Tuesday, May 29, 2018

(Sacramento, CA) – Responding to a disturbing spike in hate rhetoric and anti-Semitism, the State Assembly voted overwhelmingly with unanimous bipartisan support to demonstrate its commitment to Holocaust education Tuesday and called on Congress to urge Poland to abandon a gag rule that seems to encourage revisionist history.

More than 60 Assembly members joined Assemblymember Marc Levine, D-Marin County, as co-authors to Assembly Joint Resolution 35. The resolution establishes formal opposition to a recently adopted Polish law that threatens a three-year prison sentence to those who suggest Polish complicity in Nazi crimes against humanity during World War II.

Auschwitz, perhaps the most notorious and widely known of the death camps, was in Poland. A recent survey of young Americans found that most 2 out of 3 had never heard of it.

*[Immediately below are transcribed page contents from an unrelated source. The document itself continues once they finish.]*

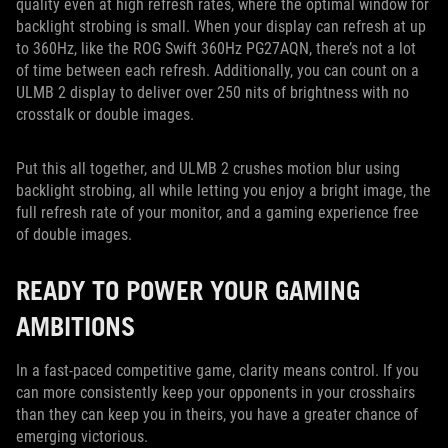
quality even at high refresh rates, where the optimal window for
backlight strobing is small. When your display can refresh at up
to 360Hz, like the ROG Swift 360Hz PG27AQN, there’s not a lot
of time between each refresh. Additionally, you can count on a
ULMB 2 display to deliver over 250 nits of brightness with no
crosstalk or double images.
Put this all together, and ULMB 2 crushes motion blur using
backlight strobing, all while letting you enjoy a bright image, the
full refresh rate of your monitor, and a gaming experience free
of double images.
READY TO POWER YOUR GAMING
AMBITIONS
In a fast-paced competitive game, clarity means control. If you
can more consistently keep your opponents in your crosshairs
than they can keep you in theirs, you have a greater chance of
emerging victorious.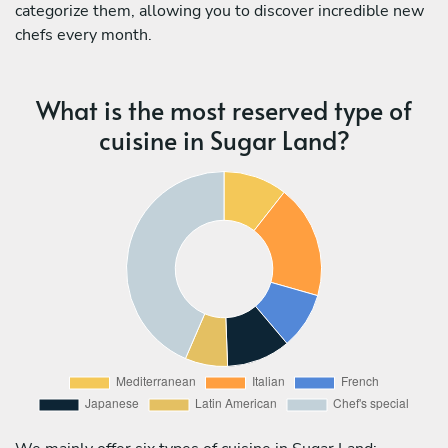
categorize them, allowing you to discover incredible new
chefs every month.
What is the most reserved type of
cuisine in Sugar Land?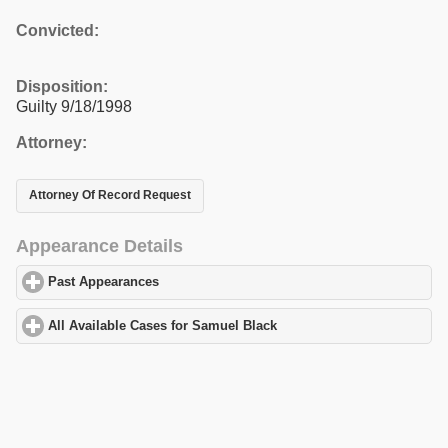
Convicted:
Disposition:
Guilty 9/18/1998
Attorney:
Attorney Of Record Request
Appearance Details
Past Appearances
click to expand contents
All Available Cases for Samuel Black
click to expand contents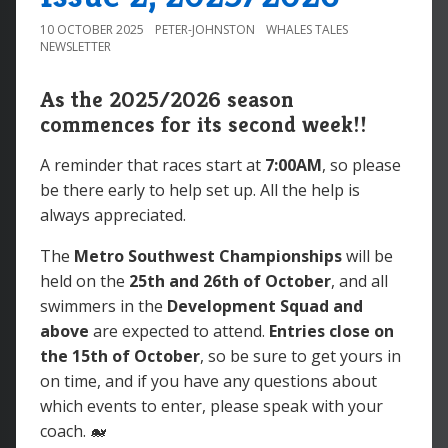
10 OCTOBER 2025
PETER-JOHNSTON
WHALES TALES
NEWSLETTER
As the 2025/2026 season
commences for its second week!!
A reminder that races start at
7:00AM
, so please
be there early to help set up. All the help is
always appreciated.
The
Metro Southwest Championships
will be
held on the
25th and 26th
of October
, and all
swimmers in the
Development Squad and
above
are expected to attend.
Entries close on
the
15th
of October
, so be sure to get yours in
on time, and if you have any questions about
which events to enter, please speak with your
coach. 🐋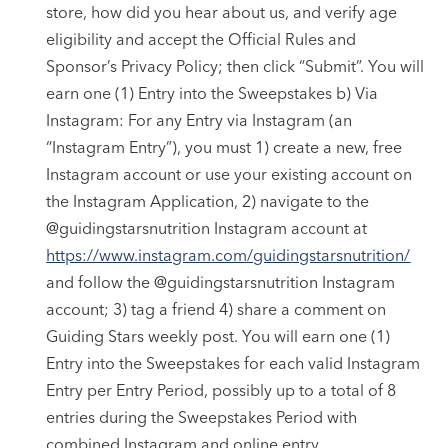
store, how did you hear about us, and verify age
eligibility and accept the Official Rules and
Sponsor’s Privacy Policy; then click “Submit”. You will
earn one (1) Entry into the Sweepstakes b) Via
Instagram: For any Entry via Instagram (an
“Instagram Entry”), you must 1) create a new, free
Instagram account or use your existing account on
the Instagram Application, 2) navigate to the
@guidingstarsnutrition Instagram account at
https://www.instagram.com/guidingstarsnutrition/
and follow the @guidingstarsnutrition Instagram
account; 3) tag a friend 4) share a comment on
Guiding Stars weekly post. You will earn one (1)
Entry into the Sweepstakes for each valid Instagram
Entry per Entry Period, possibly up to a total of 8
entries during the Sweepstakes Period with
combined Instagram and online entry.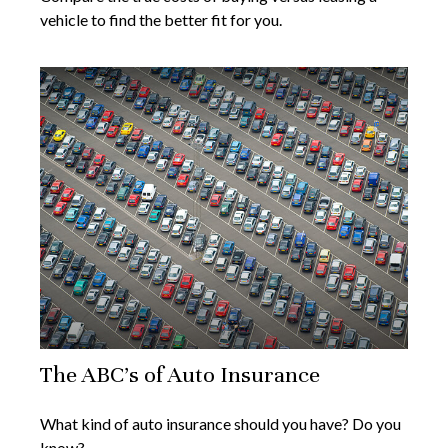
vehicle to find the better fit for you.
The ABC’s of Auto Insurance
What kind of auto insurance should you have? Do you
know?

“There is no denying that 90% of Poland’s Jewish population and millions of other innocent Poles were murdered during the Holocaust at the hands of the Nazis. Yet, new generations of young people don’t understand this history,” said Assemblymember Marc Levine, D-Marin County. He is chair of the California Legislative Jewish Caucus and lead author on AJR 35. “Poland’s law limiting speech about the Holocaust is a gross misjudgment that dooms us to repeat the horrors of the past.”

That level of historical ignorance seems to parallel a rise in hate. Instances of anti-Semitism rose 57 percent from 2016 to 2017 in the United States, the largest single-year jump on record, according to the Anti-Defamation League.

That hate has been on vivid display in recent years, notably in Charlottesville, VA, in August of 2017, where white supremacists chanted, “Jews will not replace us.” In France, which also has experienced a wave of anti-Semitism, Parisians were horrified in March when Mireille Knoll, an 85 year-old Holocaust survivor was brutally murdered in her apartment in an apparent anti-Semitic attack.

This troubling surge has not gone unnoticed by Congress. A group of United States Senators penned a letter on May 16, 2018, urging the President to appoint a Special Envoy to Monitor and Combat Anti-Semitism at the U.S. Department of State – a position, they noted, that has remained vacant for over 15 months. After the letter, the U.S. House of Representatives Foreign Affairs Committee approved a bill with wide Jewish organizational backing that would not only require the President to nominate someone for the position within 90 days of its passage, but would also elevate the position to ambassador level. Another bill, named after Elie Wiesel, would make combating genocide a U.S. policy. Both were approved on May 17 with bipartisan support.

The resolution was adopted by the Assembly on Tuesday afternoon and will now move to the Senate.